* Instructions for the task:
Once the line containing "left shoulder: (195, 269)" is found in the records below, return it and each following line exactly, up to and including the line containing "right back paw: (569, 410)", and nothing else.

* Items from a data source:

=-=-=-=-=

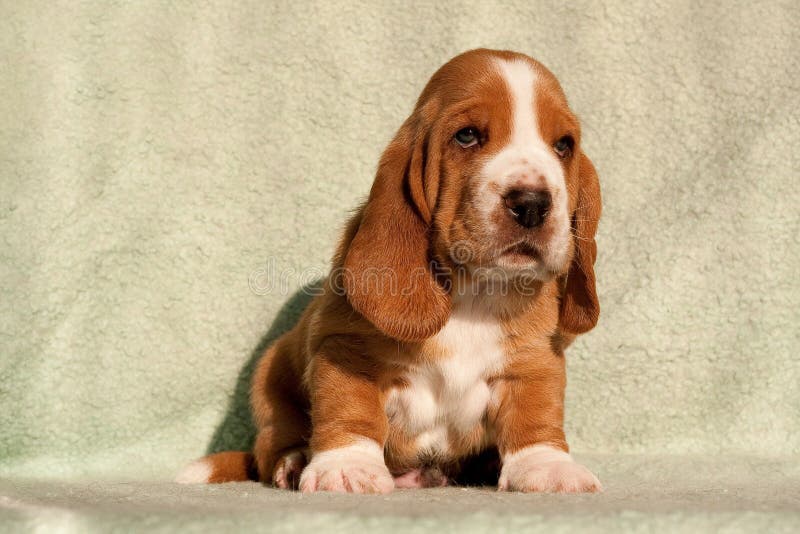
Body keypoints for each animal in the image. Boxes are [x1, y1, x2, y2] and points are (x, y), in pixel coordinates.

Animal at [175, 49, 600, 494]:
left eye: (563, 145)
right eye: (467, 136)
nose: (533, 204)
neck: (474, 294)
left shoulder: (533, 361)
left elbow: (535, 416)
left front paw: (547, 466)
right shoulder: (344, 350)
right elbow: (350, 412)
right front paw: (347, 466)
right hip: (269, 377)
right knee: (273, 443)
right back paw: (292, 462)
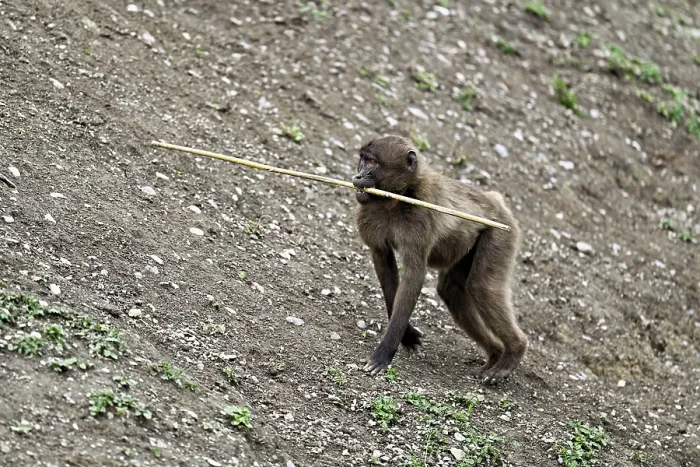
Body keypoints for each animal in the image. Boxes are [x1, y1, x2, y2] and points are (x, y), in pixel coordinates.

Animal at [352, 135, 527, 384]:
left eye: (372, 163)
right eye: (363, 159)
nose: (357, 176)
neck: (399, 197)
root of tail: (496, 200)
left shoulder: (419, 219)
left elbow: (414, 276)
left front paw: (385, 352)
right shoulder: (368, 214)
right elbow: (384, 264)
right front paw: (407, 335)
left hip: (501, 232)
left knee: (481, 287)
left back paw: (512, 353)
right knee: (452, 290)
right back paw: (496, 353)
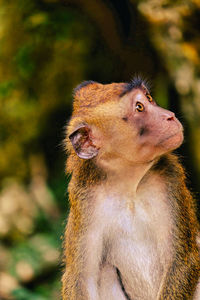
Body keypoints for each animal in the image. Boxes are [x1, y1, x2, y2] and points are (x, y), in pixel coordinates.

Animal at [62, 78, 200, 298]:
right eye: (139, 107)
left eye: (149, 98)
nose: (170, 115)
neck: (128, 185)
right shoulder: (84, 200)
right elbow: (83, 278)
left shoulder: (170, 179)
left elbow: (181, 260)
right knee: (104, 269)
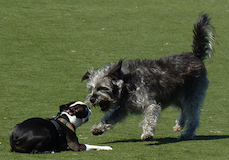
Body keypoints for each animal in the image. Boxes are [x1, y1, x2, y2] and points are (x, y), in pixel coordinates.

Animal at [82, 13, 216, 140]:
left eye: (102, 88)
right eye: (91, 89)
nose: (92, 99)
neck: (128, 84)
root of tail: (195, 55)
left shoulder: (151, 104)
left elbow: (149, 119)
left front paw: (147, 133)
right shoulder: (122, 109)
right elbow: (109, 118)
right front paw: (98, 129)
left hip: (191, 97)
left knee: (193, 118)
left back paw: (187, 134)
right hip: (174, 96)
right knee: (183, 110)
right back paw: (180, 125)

=-=-=-=-=

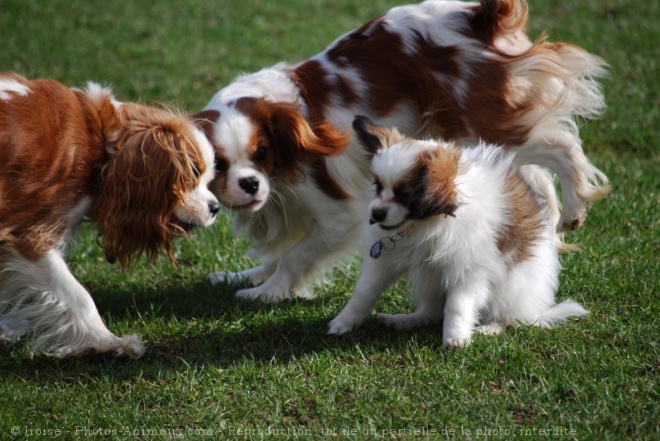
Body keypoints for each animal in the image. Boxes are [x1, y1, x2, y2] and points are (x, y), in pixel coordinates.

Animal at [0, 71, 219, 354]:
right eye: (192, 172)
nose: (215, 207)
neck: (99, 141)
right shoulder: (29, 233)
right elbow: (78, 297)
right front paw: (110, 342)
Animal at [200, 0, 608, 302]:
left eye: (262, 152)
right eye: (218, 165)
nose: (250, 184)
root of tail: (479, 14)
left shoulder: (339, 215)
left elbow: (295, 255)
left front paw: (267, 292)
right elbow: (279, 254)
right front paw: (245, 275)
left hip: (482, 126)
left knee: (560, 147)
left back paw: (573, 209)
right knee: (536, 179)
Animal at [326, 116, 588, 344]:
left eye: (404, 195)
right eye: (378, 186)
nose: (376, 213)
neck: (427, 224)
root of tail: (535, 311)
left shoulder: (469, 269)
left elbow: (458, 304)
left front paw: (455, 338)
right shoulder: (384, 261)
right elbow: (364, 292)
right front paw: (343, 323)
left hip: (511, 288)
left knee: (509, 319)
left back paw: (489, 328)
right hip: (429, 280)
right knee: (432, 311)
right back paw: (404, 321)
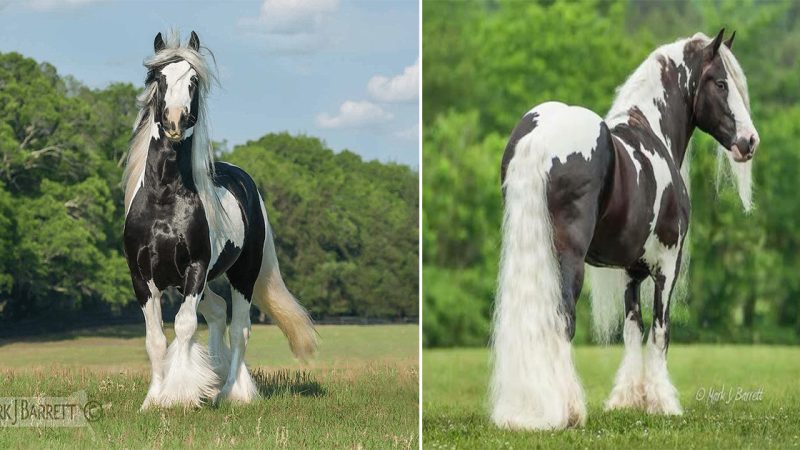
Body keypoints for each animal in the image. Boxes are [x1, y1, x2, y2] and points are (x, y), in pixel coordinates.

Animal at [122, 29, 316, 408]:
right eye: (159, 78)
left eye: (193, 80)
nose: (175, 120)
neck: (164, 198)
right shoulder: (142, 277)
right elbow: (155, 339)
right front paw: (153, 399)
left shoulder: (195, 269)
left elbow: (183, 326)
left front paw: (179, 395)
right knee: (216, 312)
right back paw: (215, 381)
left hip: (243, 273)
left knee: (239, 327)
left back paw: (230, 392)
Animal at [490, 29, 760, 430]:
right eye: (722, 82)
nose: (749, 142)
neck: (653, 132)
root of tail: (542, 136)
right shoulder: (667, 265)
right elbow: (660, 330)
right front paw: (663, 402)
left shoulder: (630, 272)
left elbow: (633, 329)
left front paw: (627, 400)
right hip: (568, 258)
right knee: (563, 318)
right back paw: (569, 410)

=-=-=-=-=

* Written response:
left shoulder: (195, 269)
left elbow: (183, 326)
left front paw: (179, 395)
right knee: (216, 312)
right back paw: (215, 381)
left hip: (243, 273)
left knee: (239, 327)
left back paw: (230, 392)
Animal at [490, 29, 760, 430]:
right eye: (722, 82)
nose: (749, 142)
neck: (653, 132)
root of tail: (542, 136)
right shoulder: (667, 265)
right elbow: (660, 330)
right front paw: (663, 402)
left shoulder: (630, 272)
left elbow: (633, 329)
left front paw: (627, 400)
right hip: (568, 258)
right knee: (563, 318)
right back paw: (569, 410)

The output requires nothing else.